Passover - Easter and the Hard Boiled Egg
Food again.... but it is one topic that can draw us all together. Right?
This Friday is Passover. Passover is that major holiday in the Jewish faith to celebrate the release of the Jews from slavery in Egypt. Celebrated over a period of seven days, there is always a seder feast on Friday. I just noticed that on the typical seder plate, there is always placed a hard-boiled egg. In fact, if you want to test that idea, and you happen to find yourself in Edinburgh Friday, you can join the Chabad of Edinburgh for their Passover Seder feast at the MacDonald Holyrood Hotel 8:00 p.m. Just be sure to send your R.S.V.P.
Sunday is Easter Sunday (and my husband's birthday, and our anniversary). Easter is the celebration of the Resurrection of Jesus from the dead, And those of us who celebrate Easter, have already scrambled (no pun intended) to buy a dozen or so eggs for hard-boiling and then dying the typical spring colors of pink, green, blue, pink, and yellow. Then somehow, the Easter Bunny will locate said hard-boiled and dyed eggs and hide them strategically so that our small children and grandchildren can commence to hunt for same eggs, jelly beans, chocolate bunnies, and more. Depends on your particular Easter Bunny.
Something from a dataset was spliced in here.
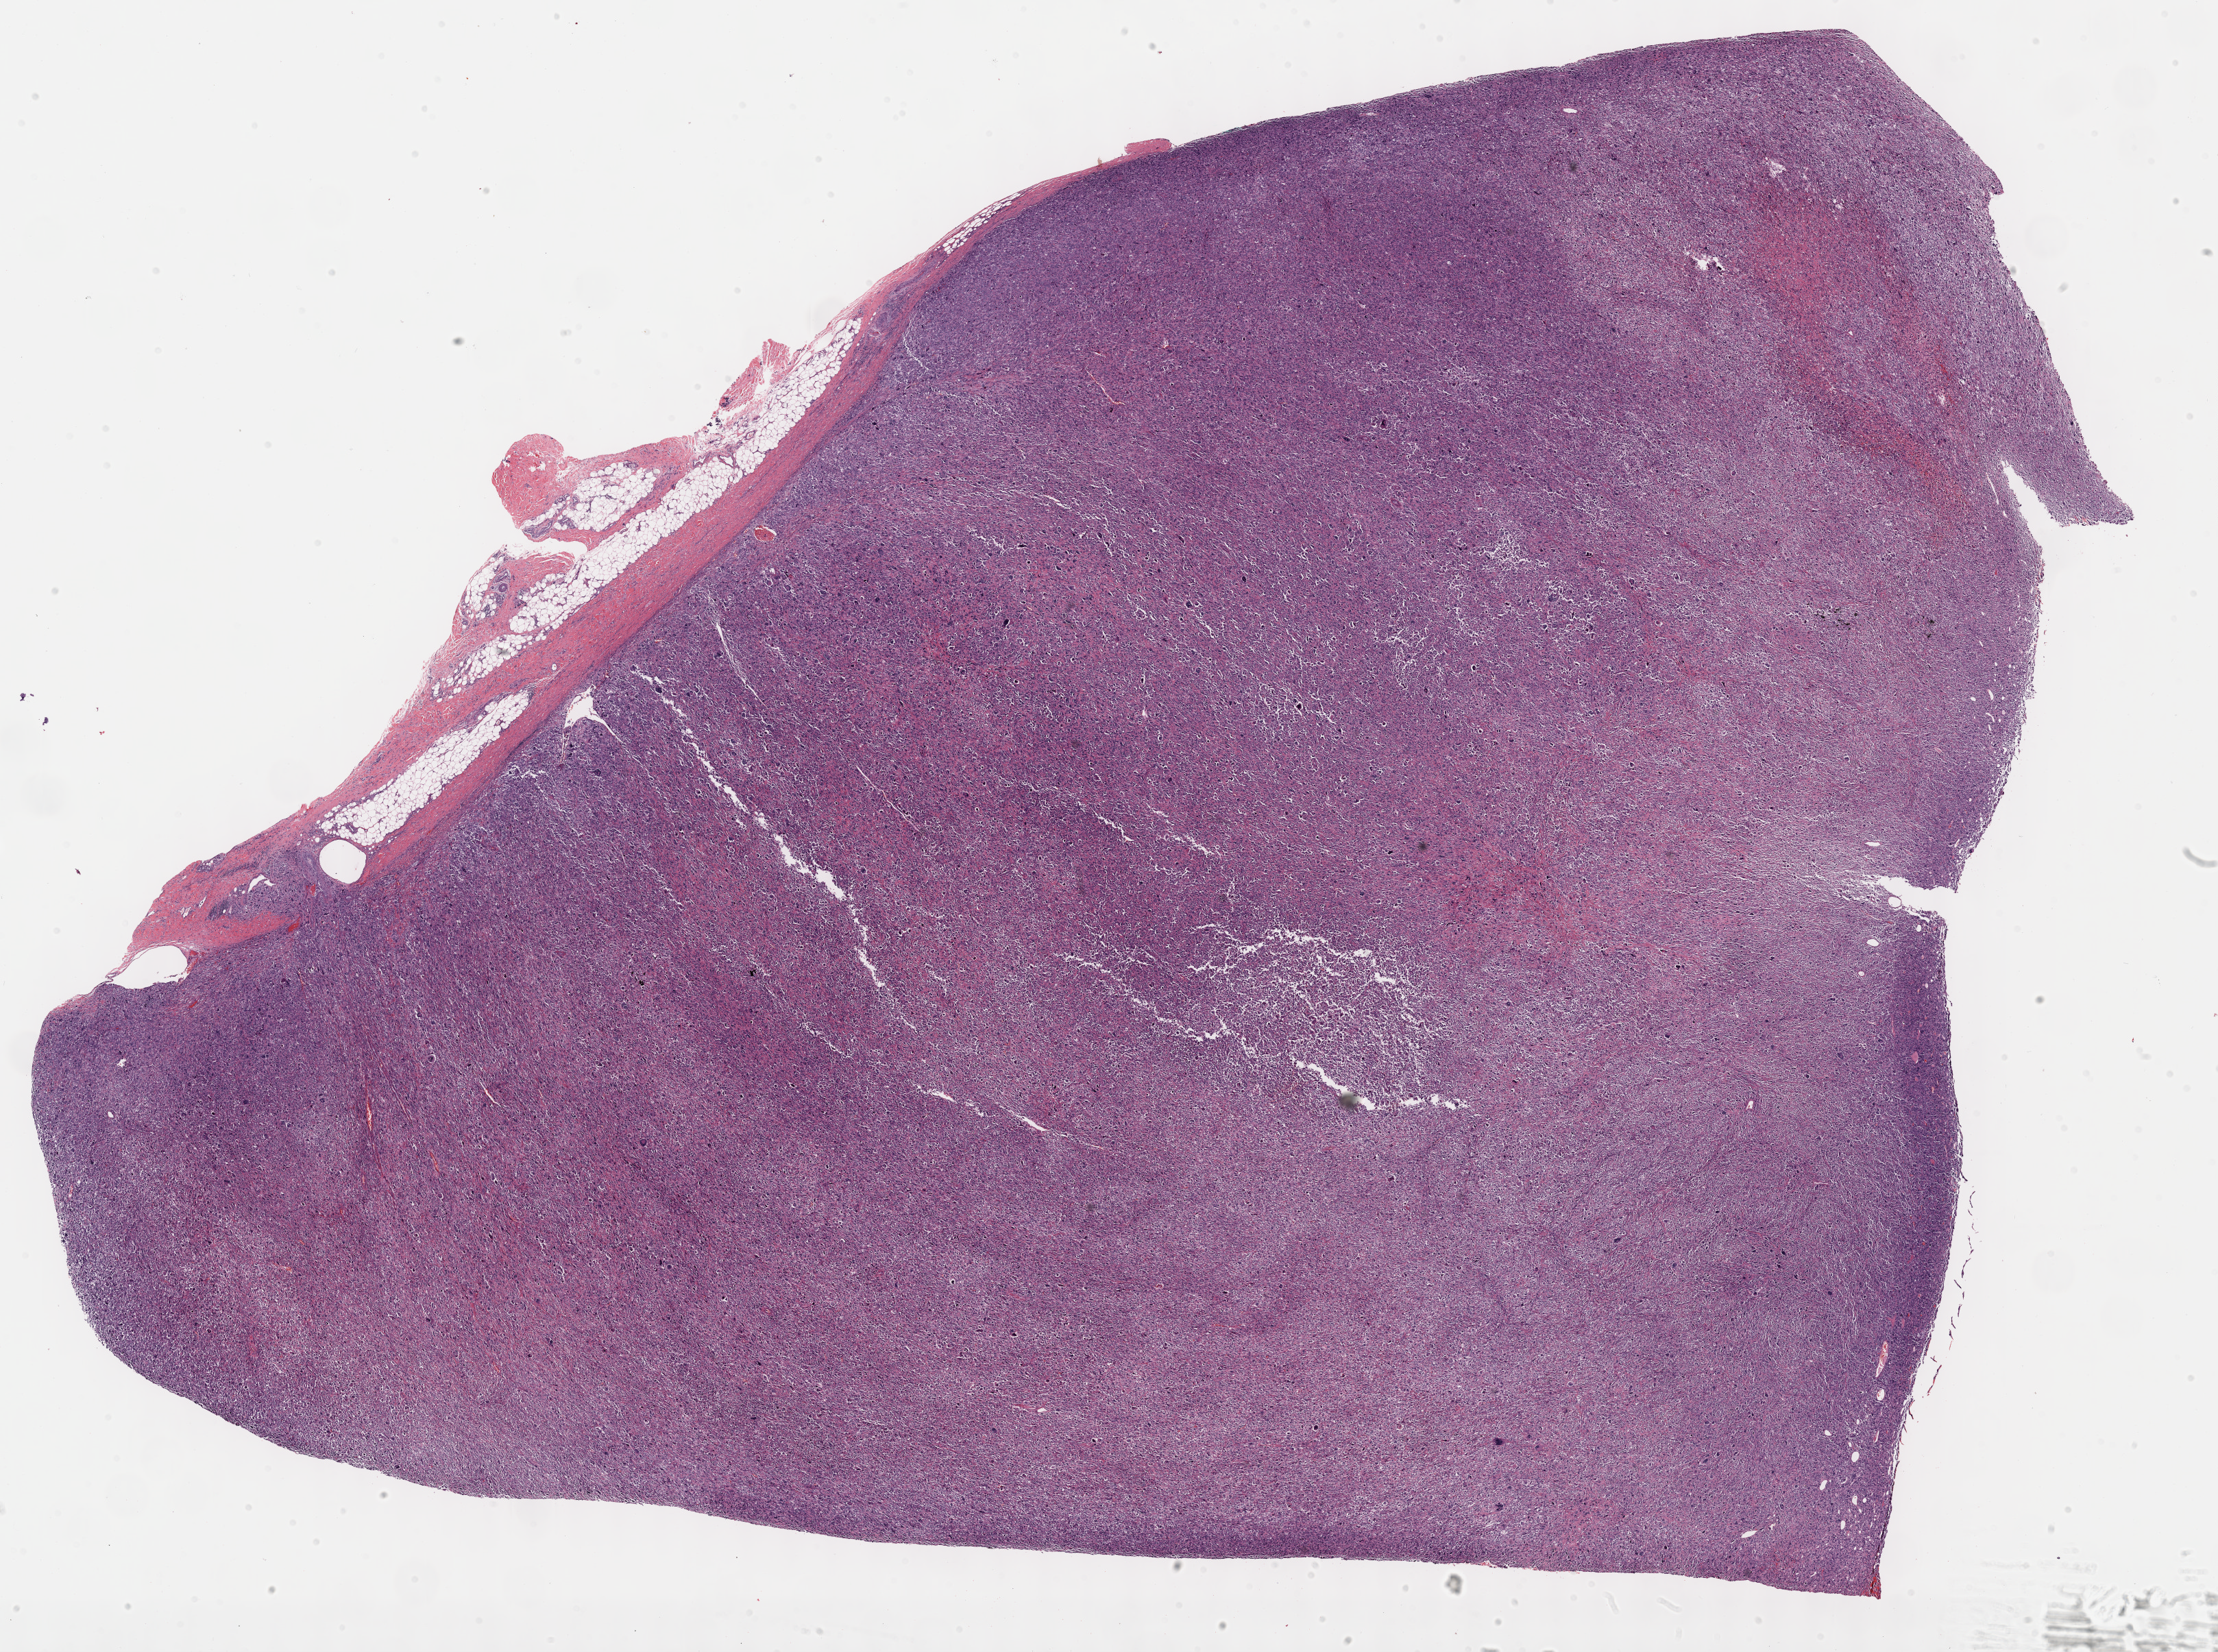
H&E whole-slide image, shown as a low-resolution overview of the whole scanned area (about 26.2 x 19.5 mm, slide scanned at 40x), formalin-fixed paraffin-embedded (FFPE) diagnostic section, primary tumour sample from the connective, subcutaneous and other soft tissues. Patient: female, age at initial diagnosis 78 years.
Histologic diagnosis: Malignant fibrous histiocytoma (connective, subcutaneous and other soft tissues of lower limb and hip).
So I wondered if there was a connection between the two traditions of use of the hard-boiled egg. Fortunately for me, someone had already undertaken the research to help us understand the two traditions. Is there a connection? You'll have to wade through this fascinating article about the eggs and their use in our traditions: https://www.haaretz.com/jewish/.premium-are-passover-eggs-and-easter-eggs-related-1.5461517 Several theories for both holidays are explored and explained. For me, I think it is just a very common and useful food that has taken on a purpose for the holidays. Besides, the egg is such a convenient little food full of so much nutrition. No wonder we all turn to the egg.
I will not even begin to relate the article to you. The hard-boiled egg (or the egg that was emptied by blowing it out) is indeed fully discussed. By the way, I have NO fond memories of blowing eggs for Easter. If you haven't experienced it, try it just once. And if you find yourself waking up from passing out, so be it.
I hope you enjoy your family and friends this holiday weekend. As for Steve and me, he has threatened a Red Lobster in my future. I'm hoping for something ummm... more to my liking.
Happy Passover! Happy Easter!
(And to my beloved, Happy Birthday, Happy Anniversary!)
While we are packing our home, there aren't a ton of choices for dinner. We are trying very hard to work through the food we have in store. You know... canned soup, mac 'n cheese, frozen pizza, and sandwiches. So tonight, it was mandarin orange stir fry vegetables (no... not recommended) and a Havarti grilled cheese sandwich.
I love cheese. The family owned a cheese shop and I learned about Jarlsburg, Gruyere, Gorgonzola, Brie, Gloucester, Stilton and on and on. But tonight it occured to me that I had never heard of a good Scottish cheese. Surely they exist.
And it appears that indeed, they do exist.
How about a great Red Anster? Alisa Craig? Criffel? Dunsyre Blue? Morangie Brie? Cambus o'May? Wow! I had no idea. Now when in Scotland next year, I have added testing all these cheeses to my bucket list.
If you can stand reading all about this tempting cheese, then please follow this link to the same photo above, as well as a wonderful article about each of these varieties of cheese. https://food.list.co.uk/article/29509-the-best-scottish-cheeses/
In the meantime, I might actually see if any of this is available outside Scotland. Wouldn't it be fun to try these?!